Data listing

----------------

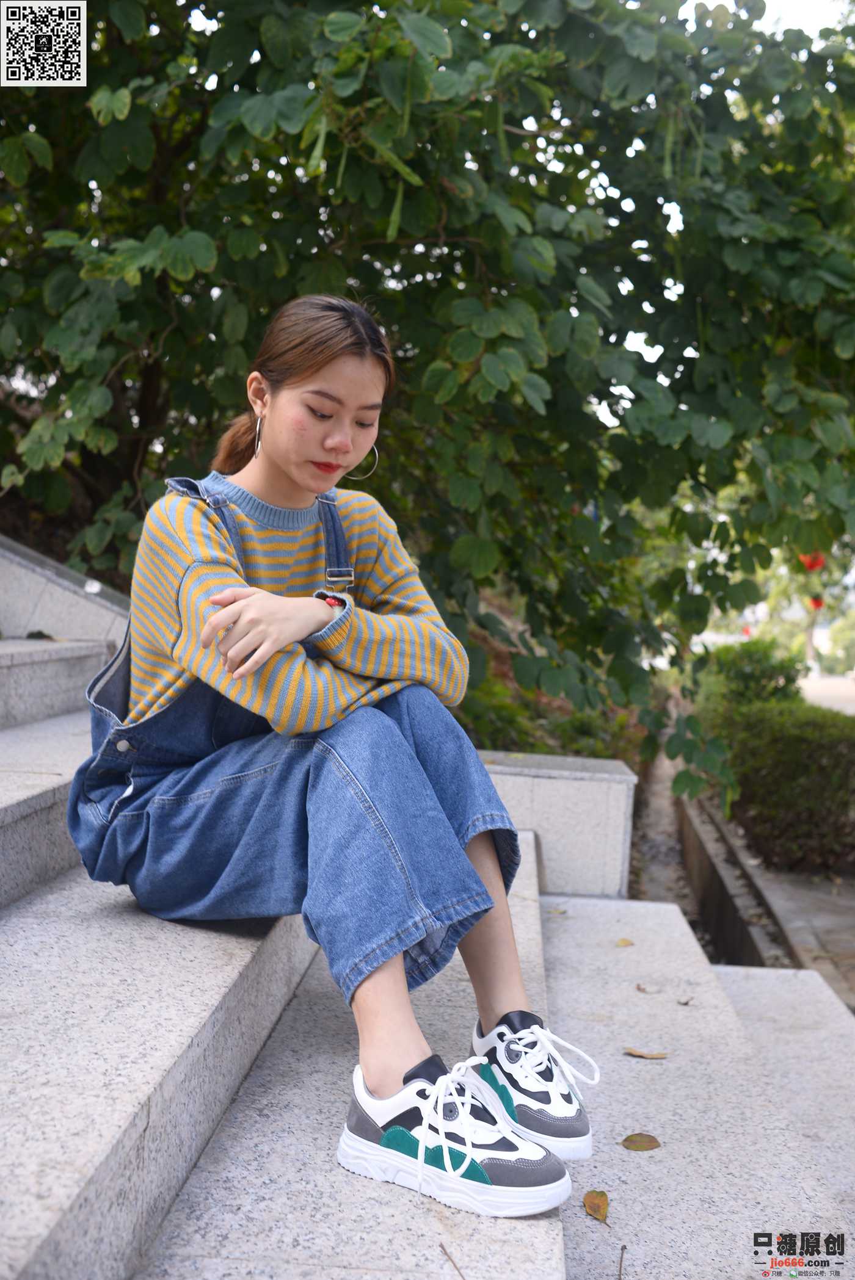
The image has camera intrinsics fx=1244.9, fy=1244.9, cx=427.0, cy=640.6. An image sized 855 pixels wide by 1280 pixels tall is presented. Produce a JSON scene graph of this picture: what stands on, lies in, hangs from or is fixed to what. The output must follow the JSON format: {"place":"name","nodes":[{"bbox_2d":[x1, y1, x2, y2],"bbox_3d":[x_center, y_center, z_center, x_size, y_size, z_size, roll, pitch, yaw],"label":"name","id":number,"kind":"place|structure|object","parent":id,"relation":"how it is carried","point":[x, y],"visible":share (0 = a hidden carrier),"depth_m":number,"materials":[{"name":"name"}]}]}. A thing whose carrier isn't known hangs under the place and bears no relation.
{"place":"outdoors","nodes":[
{"label":"outdoors","id":0,"kind":"place"},
{"bbox_2d":[0,535,128,650],"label":"stone wall","id":1,"kind":"structure","parent":0,"point":[1,594],"depth_m":4.48,"materials":[{"name":"grey stone"}]},
{"bbox_2d":[0,545,853,1279],"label":"stone staircase","id":2,"kind":"structure","parent":0,"point":[183,1025],"depth_m":2.15,"materials":[{"name":"stone"}]},
{"bbox_2d":[24,629,56,640],"bbox_3d":[-1.314,-0.019,4.212,0.152,0.043,0.151,2,3,25],"label":"fallen leaf","id":3,"kind":"object","parent":2,"relation":"on","point":[36,637],"visible":0.86,"depth_m":4.18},
{"bbox_2d":[76,293,593,1227],"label":"woman","id":4,"kind":"object","parent":2,"relation":"on","point":[282,459],"visible":0.92,"depth_m":2.09},
{"bbox_2d":[439,1242,465,1276],"bbox_3d":[0.044,0.841,1.657,0.013,0.011,0.151,0,2,-22],"label":"twig","id":5,"kind":"object","parent":2,"relation":"on","point":[442,1246],"visible":0.99,"depth_m":1.68,"materials":[{"name":"brown wood"}]},
{"bbox_2d":[475,750,635,900],"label":"stone block","id":6,"kind":"structure","parent":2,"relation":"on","point":[586,798],"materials":[{"name":"stone"}]},
{"bbox_2d":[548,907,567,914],"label":"fallen leaf","id":7,"kind":"object","parent":2,"relation":"on","point":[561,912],"visible":0.88,"depth_m":4.07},
{"bbox_2d":[582,1188,609,1223],"bbox_3d":[0.282,0.946,2.089,0.047,0.016,0.097,1,2,4],"label":"fallen leaf","id":8,"kind":"object","parent":2,"relation":"on","point":[599,1211],"visible":0.96,"depth_m":2.09,"materials":[{"name":"brown plant"}]},
{"bbox_2d":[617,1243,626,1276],"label":"twig","id":9,"kind":"object","parent":2,"relation":"on","point":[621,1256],"visible":1,"depth_m":1.96,"materials":[{"name":"brown wood"}]},
{"bbox_2d":[615,936,634,946],"bbox_3d":[0.598,0.918,3.799,0.068,0.016,0.071,3,3,32],"label":"fallen leaf","id":10,"kind":"object","parent":2,"relation":"on","point":[621,943],"visible":0.97,"depth_m":3.79,"materials":[{"name":"brown"}]},
{"bbox_2d":[620,1131,661,1151],"bbox_3d":[0.406,0.956,2.381,0.087,0.014,0.056,1,2,4],"label":"fallen leaf","id":11,"kind":"object","parent":2,"relation":"on","point":[631,1141],"visible":0.98,"depth_m":2.38,"materials":[{"name":"brown plant"}]},
{"bbox_2d":[621,1046,667,1059],"bbox_3d":[0.493,0.938,2.833,0.122,0.013,0.047,1,2,4],"label":"fallen leaf","id":12,"kind":"object","parent":2,"relation":"on","point":[641,1053],"visible":0.99,"depth_m":2.83,"materials":[{"name":"brown plant"}]},
{"bbox_2d":[634,982,659,993],"bbox_3d":[0.594,0.937,3.367,0.064,0.012,0.079,0,3,-30],"label":"fallen leaf","id":13,"kind":"object","parent":2,"relation":"on","point":[638,987],"visible":0.98,"depth_m":3.36,"materials":[{"name":"brown"}]},
{"bbox_2d":[675,996,693,1005],"bbox_3d":[0.669,0.938,3.250,0.048,0.013,0.056,3,3,34],"label":"fallen leaf","id":14,"kind":"object","parent":2,"relation":"on","point":[686,1003],"visible":0.97,"depth_m":3.25,"materials":[{"name":"brown"}]},
{"bbox_2d":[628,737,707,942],"label":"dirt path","id":15,"kind":"structure","parent":0,"point":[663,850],"materials":[{"name":"brown soil"}]},
{"bbox_2d":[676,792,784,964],"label":"curb","id":16,"kind":"structure","parent":0,"point":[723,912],"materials":[{"name":"grey concrete"}]},
{"bbox_2d":[688,0,849,34],"label":"sky","id":17,"kind":"structure","parent":0,"point":[701,1],"materials":[{"name":"white"}]},
{"bbox_2d":[687,789,854,1010],"label":"pavement","id":18,"kind":"structure","parent":0,"point":[823,907],"materials":[{"name":"grey stone"}]},
{"bbox_2d":[799,674,854,713],"label":"road","id":19,"kind":"structure","parent":0,"point":[813,694],"materials":[{"name":"grey concrete"}]},
{"label":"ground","id":20,"kind":"structure","parent":0},
{"bbox_2d":[0,0,854,797],"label":"tree","id":21,"kind":"object","parent":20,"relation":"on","point":[205,231],"visible":0.86,"depth_m":4.66,"materials":[{"name":"green plant"}]},
{"bbox_2d":[798,551,826,571],"bbox_3d":[2.437,-0.529,7.870,0.210,0.204,0.202,1,2,4],"label":"red flower","id":22,"kind":"object","parent":21,"relation":"hanging from","point":[815,562],"visible":0.66,"depth_m":7.83,"materials":[{"name":"red plant"}]},
{"bbox_2d":[806,595,824,610],"bbox_3d":[4.100,-0.421,13.134,0.236,0.237,0.234,1,2,4],"label":"red flower","id":23,"kind":"object","parent":21,"relation":"hanging from","point":[815,602],"visible":0.75,"depth_m":13.11,"materials":[{"name":"red"}]},
{"bbox_2d":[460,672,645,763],"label":"shrub","id":24,"kind":"object","parent":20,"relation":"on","point":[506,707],"visible":0.24,"depth_m":7.98,"materials":[{"name":"green plant"}]},
{"bbox_2d":[695,638,805,706],"bbox_3d":[3.107,0.555,12.002,1.100,1.154,1.286,1,2,4],"label":"shrub","id":25,"kind":"object","parent":20,"relation":"on","point":[763,662],"visible":0.51,"depth_m":11.70,"materials":[{"name":"green plant"}]},
{"bbox_2d":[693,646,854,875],"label":"hedge","id":26,"kind":"object","parent":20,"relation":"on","point":[798,740],"visible":0.86,"depth_m":7.81,"materials":[{"name":"green plant"}]},
{"bbox_2d":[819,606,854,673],"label":"shrub","id":27,"kind":"object","parent":20,"relation":"on","point":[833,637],"visible":0.71,"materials":[{"name":"green plant"}]}
]}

----------------

Work item
Copy the data above line for line, skipping every picture.

Solution
The image has camera intrinsics fx=1244.9, fy=1244.9, cx=427.0, cy=640.6. An image sized 855 pixels wide by 1280 pixels tall is presented. Produce a JSON scene graph of this picture: what stands on, lies in, hangs from or is fixed to what. The output must follow the JSON format: {"place":"name","nodes":[{"bbox_2d":[x1, y1, x2, y2],"bbox_3d":[x_center, y_center, z_center, x_size, y_size, z_size, roll, pitch, yaw],"label":"name","id":number,"kind":"place|structure|object","parent":id,"relation":"how it is carried","point":[x, y],"visible":share (0 = a hidden carrier),"depth_m":number,"materials":[{"name":"name"}]}]}. A thing whose carrier isn't known hangs under the place and bears no relation.
{"place":"outdoors","nodes":[
{"label":"outdoors","id":0,"kind":"place"},
{"bbox_2d":[0,535,128,650],"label":"stone wall","id":1,"kind":"structure","parent":0,"point":[1,594],"depth_m":4.48,"materials":[{"name":"grey stone"}]},
{"bbox_2d":[0,545,853,1279],"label":"stone staircase","id":2,"kind":"structure","parent":0,"point":[183,1025],"depth_m":2.15,"materials":[{"name":"stone"}]},
{"bbox_2d":[24,629,56,640],"bbox_3d":[-1.314,-0.019,4.212,0.152,0.043,0.151,2,3,25],"label":"fallen leaf","id":3,"kind":"object","parent":2,"relation":"on","point":[36,637],"visible":0.86,"depth_m":4.18},
{"bbox_2d":[76,293,593,1227],"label":"woman","id":4,"kind":"object","parent":2,"relation":"on","point":[282,459],"visible":0.92,"depth_m":2.09},
{"bbox_2d":[439,1242,465,1276],"bbox_3d":[0.044,0.841,1.657,0.013,0.011,0.151,0,2,-22],"label":"twig","id":5,"kind":"object","parent":2,"relation":"on","point":[442,1246],"visible":0.99,"depth_m":1.68,"materials":[{"name":"brown wood"}]},
{"bbox_2d":[475,750,635,900],"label":"stone block","id":6,"kind":"structure","parent":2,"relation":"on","point":[586,798],"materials":[{"name":"stone"}]},
{"bbox_2d":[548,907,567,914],"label":"fallen leaf","id":7,"kind":"object","parent":2,"relation":"on","point":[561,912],"visible":0.88,"depth_m":4.07},
{"bbox_2d":[582,1188,609,1223],"bbox_3d":[0.282,0.946,2.089,0.047,0.016,0.097,1,2,4],"label":"fallen leaf","id":8,"kind":"object","parent":2,"relation":"on","point":[599,1211],"visible":0.96,"depth_m":2.09,"materials":[{"name":"brown plant"}]},
{"bbox_2d":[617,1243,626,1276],"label":"twig","id":9,"kind":"object","parent":2,"relation":"on","point":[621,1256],"visible":1,"depth_m":1.96,"materials":[{"name":"brown wood"}]},
{"bbox_2d":[615,936,634,946],"bbox_3d":[0.598,0.918,3.799,0.068,0.016,0.071,3,3,32],"label":"fallen leaf","id":10,"kind":"object","parent":2,"relation":"on","point":[621,943],"visible":0.97,"depth_m":3.79,"materials":[{"name":"brown"}]},
{"bbox_2d":[620,1131,661,1151],"bbox_3d":[0.406,0.956,2.381,0.087,0.014,0.056,1,2,4],"label":"fallen leaf","id":11,"kind":"object","parent":2,"relation":"on","point":[631,1141],"visible":0.98,"depth_m":2.38,"materials":[{"name":"brown plant"}]},
{"bbox_2d":[621,1046,667,1059],"bbox_3d":[0.493,0.938,2.833,0.122,0.013,0.047,1,2,4],"label":"fallen leaf","id":12,"kind":"object","parent":2,"relation":"on","point":[641,1053],"visible":0.99,"depth_m":2.83,"materials":[{"name":"brown plant"}]},
{"bbox_2d":[634,982,659,993],"bbox_3d":[0.594,0.937,3.367,0.064,0.012,0.079,0,3,-30],"label":"fallen leaf","id":13,"kind":"object","parent":2,"relation":"on","point":[638,987],"visible":0.98,"depth_m":3.36,"materials":[{"name":"brown"}]},
{"bbox_2d":[675,996,693,1005],"bbox_3d":[0.669,0.938,3.250,0.048,0.013,0.056,3,3,34],"label":"fallen leaf","id":14,"kind":"object","parent":2,"relation":"on","point":[686,1003],"visible":0.97,"depth_m":3.25,"materials":[{"name":"brown"}]},
{"bbox_2d":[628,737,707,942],"label":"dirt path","id":15,"kind":"structure","parent":0,"point":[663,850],"materials":[{"name":"brown soil"}]},
{"bbox_2d":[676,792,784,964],"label":"curb","id":16,"kind":"structure","parent":0,"point":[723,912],"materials":[{"name":"grey concrete"}]},
{"bbox_2d":[688,0,849,34],"label":"sky","id":17,"kind":"structure","parent":0,"point":[701,1],"materials":[{"name":"white"}]},
{"bbox_2d":[687,789,854,1010],"label":"pavement","id":18,"kind":"structure","parent":0,"point":[823,907],"materials":[{"name":"grey stone"}]},
{"bbox_2d":[799,674,854,713],"label":"road","id":19,"kind":"structure","parent":0,"point":[813,694],"materials":[{"name":"grey concrete"}]},
{"label":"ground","id":20,"kind":"structure","parent":0},
{"bbox_2d":[0,0,854,797],"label":"tree","id":21,"kind":"object","parent":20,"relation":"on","point":[205,231],"visible":0.86,"depth_m":4.66,"materials":[{"name":"green plant"}]},
{"bbox_2d":[798,551,826,571],"bbox_3d":[2.437,-0.529,7.870,0.210,0.204,0.202,1,2,4],"label":"red flower","id":22,"kind":"object","parent":21,"relation":"hanging from","point":[815,562],"visible":0.66,"depth_m":7.83,"materials":[{"name":"red plant"}]},
{"bbox_2d":[806,595,824,610],"bbox_3d":[4.100,-0.421,13.134,0.236,0.237,0.234,1,2,4],"label":"red flower","id":23,"kind":"object","parent":21,"relation":"hanging from","point":[815,602],"visible":0.75,"depth_m":13.11,"materials":[{"name":"red"}]},
{"bbox_2d":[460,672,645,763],"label":"shrub","id":24,"kind":"object","parent":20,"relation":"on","point":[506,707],"visible":0.24,"depth_m":7.98,"materials":[{"name":"green plant"}]},
{"bbox_2d":[695,638,805,706],"bbox_3d":[3.107,0.555,12.002,1.100,1.154,1.286,1,2,4],"label":"shrub","id":25,"kind":"object","parent":20,"relation":"on","point":[763,662],"visible":0.51,"depth_m":11.70,"materials":[{"name":"green plant"}]},
{"bbox_2d":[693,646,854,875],"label":"hedge","id":26,"kind":"object","parent":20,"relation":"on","point":[798,740],"visible":0.86,"depth_m":7.81,"materials":[{"name":"green plant"}]},
{"bbox_2d":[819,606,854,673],"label":"shrub","id":27,"kind":"object","parent":20,"relation":"on","point":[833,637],"visible":0.71,"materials":[{"name":"green plant"}]}
]}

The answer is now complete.